Future's 'Honest' is Atlanta's repetitive, abstract, and visceral now

When Future stormed OutKast's Coachella reunion, the Dungeon Family descendant sounded like a distant relative. His three snippets of songs re-established to rap fans that, while Andre and Antwan's earliest, funk-rooted discography offers photo-realistic portraits of Atlanta then, Future's trap pop is Atlanta's repetitive, abstract and visceral now. It's immediate and vital enough to make all circumstances - his lineage, Kirkwood work history, initial efforts as Meathead - irrelevant to his Astronaut-by-way-of-the-Streetz appeal.

Fans and detractors agree: Future has made people question what qualifies as hip-hop, while serving as default comparison/inspiration for ATL's rising mixtape circuit stars (Rich Homie Quan, Young Thug, Migos).
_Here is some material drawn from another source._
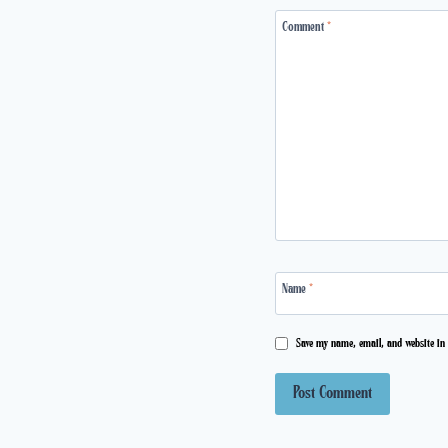
Comment
*
Name
*
Save my name, email, and website in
Honest, the follow-up to 2012 debut Pluto, offers proof of the royal family ties seen at Future's Coachella gig - in "Benz Friends (Whatchutola)," he and Andre laugh off Mercedes-digging women nearly 20 years after OutKast's carjacking anthem "Benz or Beamer." More importantly, Honest takes another hard left into the seedy underground. While not quite as ambitious, mostly thanks to goofball features, Honest still shocks while delivering some of the most singular hits rap will reckon with this year.

"I'm a rock star for life, I'm just being honest / Got a check on me right now, I'm just being honest," Future croons over a lone piano in the opulent title track and lead single. The rest of Honest's humble-bragging isn't nearly as subversive. Instead, Nayvadius veers between emotional extremes, from sentimental ballad ("I Feel U") to turbulent banger ("Covered N Money"). Both songs, plus the equally addictive bonus track (and No Sleep mixtape highlight) "How Can I Not," sound as if they resulted from the same, inspired session as the bleak, harrowing triumph "Sh!t," where Future barks sharply as if trapped.
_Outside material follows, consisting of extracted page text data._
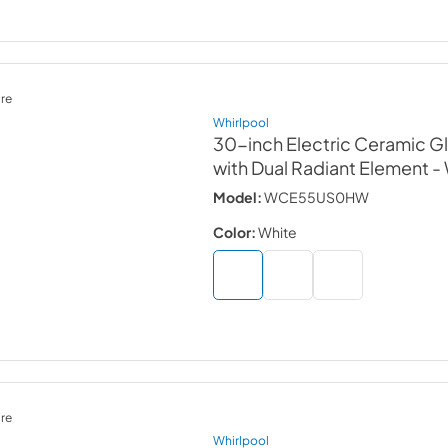
re
Whirlpool
30-inch Electric Ceramic 
with Dual Radiant Element
-
Model:
WCE55US0HW
Color:
White
re
Whirlpool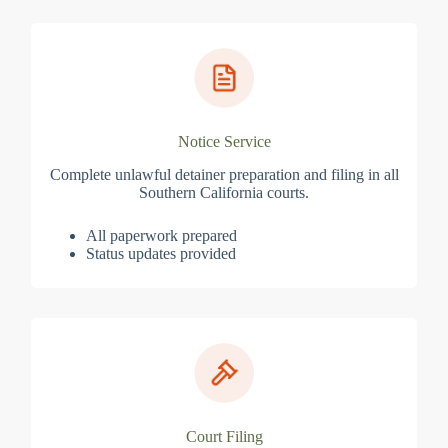
Notice Service
Complete unlawful detainer preparation and filing in all
Southern California courts.
All paperwork prepared
Status updates provided
Court Filing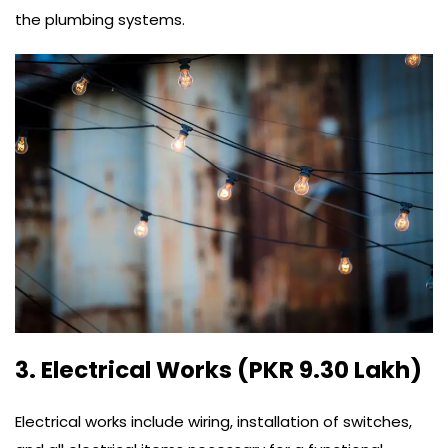
the plumbing systems.
3. Electrical Works (PKR 9.30 Lakh)
Electrical works include wiring, installation of switches,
When Future isn't in solitary confinement, Honest finds him playing host to famous friends. No cameo hits as hard as breakout single "Move That Dope," where Pharrell Williams sounds elated to do naked yoga, Pusha T sharpens his cocaine puns (Get it? He nose better), and Casino just sounds happy to play with the big boys. Instead, Honest's other guests sound as if they've wandered in accidentally: the ever-clumsy Wiz Khalifa in the thunderous "My Momma," an unconvincing Kanye West in trophy-wife ballad "I Won," the perma-listless Drake in the droning "Never Satisfied." They all sound like smartasses cracking wise during a feature presentation.
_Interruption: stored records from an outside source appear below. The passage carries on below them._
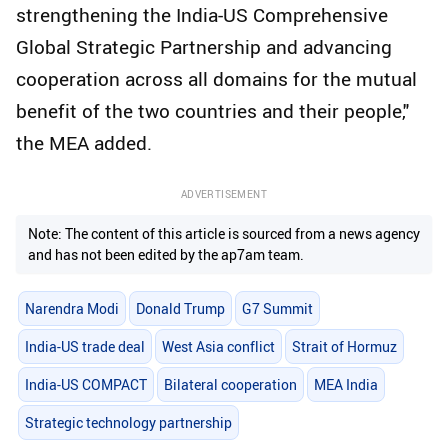
strengthening the India-US Comprehensive
Global Strategic Partnership and advancing
cooperation across all domains for the mutual
benefit of the two countries and their people,"
the MEA added.
ADVERTISEMENT
Note: The content of this article is sourced from a news agency
and has not been edited by the ap7am team.
Narendra Modi
Donald Trump
G7 Summit
India-US trade deal
West Asia conflict
Strait of Hormuz
India-US COMPACT
Bilateral cooperation
MEA India
Strategic technology partnership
But they're also too self-absorbed to see where Future's wandered. Mike WiLL Made It, the crossover Bangerz producer who reintroduced hedonism to rap clubs last year, serves as executive producer to this pitch-black room of a record. As a result, Honest can feel less a game-changer than a guarantee that Future keeps playing, though it's still satisfying. Once, Future described Honest as "music that has a unique sound but will still play in the club." But it's more like a statement from an artist who touches down where he pleases and refuses to ever look back.